I N June 1976, Baldock finally made the conversion to Christianity in the Mount Baptist Church. He met his wife Barbara, the former Tauranga Orange Queen, at the church and a year later they married.
Baldock went back and worked for NZ Insurance for two years and then started a home for young people in the old school house in Totara St.
Baldock and his wife joined Youth With a Mission and finished up serving in the Philippines for 15 years. Living in Manila, Baldock became the national director for the mission and managed 200 staff in 17 locations throughout the country.
The Baldocks returned to Tauranga in 1996 with their children Sarah, Rachael and Nathanael (who have all worked for Youth With a Mission), built their house on the 2ha block at Pyes Pa, and then turned it in to a boarding place for students.
By then Baldock was thinking about entering politics. "I trace it back to the Philippines and working with the poor and needy. You can't solve problems and meet needs if the system of corruption doesn't change.
"I started thinking about New Zealand and how things weren't going that great. Families were breaking up, there was unrest and people at the bottom of the cliff needed help. The only way to attack these problems was to fix them at the government level," thought Baldock.
He stood unsuccessfully for Future NZ in the Tauranga electorate in 1999 but became a city councillor through the Te Papa ward in 2001. A year later even Baldock was surprised when the worm turned in favour of United Future leader Peter Dunne in the final week of the election campaign and, at No 7 on the party list, he became a rookie parliamentarian.
"It was a steep learning curve," admits Baldock. But not afraid of hard work, he took on eight portfolios on behalf of United Future and made an impression in Wellington - and Tauranga.
"You are exposed to an incredible amount of information and you can't help but absorb it. It's surprising how much you can learn." he says.
After one term in Parliament, he knows he's back in the same situation as 2002. He's resigned to the fact that he can't beat Winston Peters or Bob Clarkson in the race for the Tauranga electorate.
And he has to rely on the popularity of the leader Peter Dunne and the party policies to drag him through. United Future needs Dunne's seat and just under 4 per cent of the overall party vote to get Baldock back in to Parliament.

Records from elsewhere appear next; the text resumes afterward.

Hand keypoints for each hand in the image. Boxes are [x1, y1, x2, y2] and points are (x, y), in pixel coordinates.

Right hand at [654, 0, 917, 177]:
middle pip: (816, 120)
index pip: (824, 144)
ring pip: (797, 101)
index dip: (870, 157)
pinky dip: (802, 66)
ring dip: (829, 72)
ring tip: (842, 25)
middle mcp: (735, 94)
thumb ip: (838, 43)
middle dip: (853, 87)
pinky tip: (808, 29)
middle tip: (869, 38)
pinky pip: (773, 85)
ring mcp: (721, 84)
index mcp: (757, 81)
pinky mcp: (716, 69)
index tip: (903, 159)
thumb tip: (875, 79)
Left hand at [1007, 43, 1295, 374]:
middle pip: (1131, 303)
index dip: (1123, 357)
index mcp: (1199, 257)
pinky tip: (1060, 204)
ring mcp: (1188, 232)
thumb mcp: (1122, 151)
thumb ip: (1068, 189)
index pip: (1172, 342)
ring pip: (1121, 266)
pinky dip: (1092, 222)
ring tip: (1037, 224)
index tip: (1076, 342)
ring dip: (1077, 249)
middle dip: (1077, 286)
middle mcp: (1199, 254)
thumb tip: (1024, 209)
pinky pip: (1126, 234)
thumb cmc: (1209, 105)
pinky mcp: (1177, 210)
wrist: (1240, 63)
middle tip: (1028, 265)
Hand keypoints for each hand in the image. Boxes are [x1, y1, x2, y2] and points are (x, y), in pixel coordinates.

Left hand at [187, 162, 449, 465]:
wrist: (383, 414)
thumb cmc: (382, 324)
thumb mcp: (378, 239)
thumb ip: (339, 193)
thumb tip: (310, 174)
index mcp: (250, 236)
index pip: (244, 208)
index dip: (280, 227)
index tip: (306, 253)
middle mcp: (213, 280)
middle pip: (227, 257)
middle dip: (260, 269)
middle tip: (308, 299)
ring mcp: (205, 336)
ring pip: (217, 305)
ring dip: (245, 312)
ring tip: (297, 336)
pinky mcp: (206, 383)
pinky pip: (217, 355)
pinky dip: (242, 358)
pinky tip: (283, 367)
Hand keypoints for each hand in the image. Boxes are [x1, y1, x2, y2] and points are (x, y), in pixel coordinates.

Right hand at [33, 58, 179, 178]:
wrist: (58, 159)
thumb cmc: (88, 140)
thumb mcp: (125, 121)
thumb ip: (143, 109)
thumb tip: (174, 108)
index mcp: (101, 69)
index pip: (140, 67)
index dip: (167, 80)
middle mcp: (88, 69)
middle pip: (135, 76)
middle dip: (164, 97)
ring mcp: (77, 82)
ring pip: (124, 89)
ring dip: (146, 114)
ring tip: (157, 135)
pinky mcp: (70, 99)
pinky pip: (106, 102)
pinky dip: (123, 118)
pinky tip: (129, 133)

Baldock hasn't had the time to knock on 1000 doors like he did in 2002 - as a parliamentarian he's had to gallop around the country pushing the party message. Working with a small but enthusiastic local committee, he's resorted to signs, newspaper advertising, letterbox drops and handing our pamphlets. One of the hardest workers is his wife Barbara.
It may not be this time but the home-grown Baldock has one big dream - to be the MP for Tauranga. "I have developed a good relationship with the city leaders through my local council involvement.
"I respect their wishes for what the city needs. All they have to do is tell me and I will make sure it is carried out. To me, returning as a List MP is building for the future.
"Sooner or later I will win the seat.
"Tauranga is my home and I would be proud to represent it."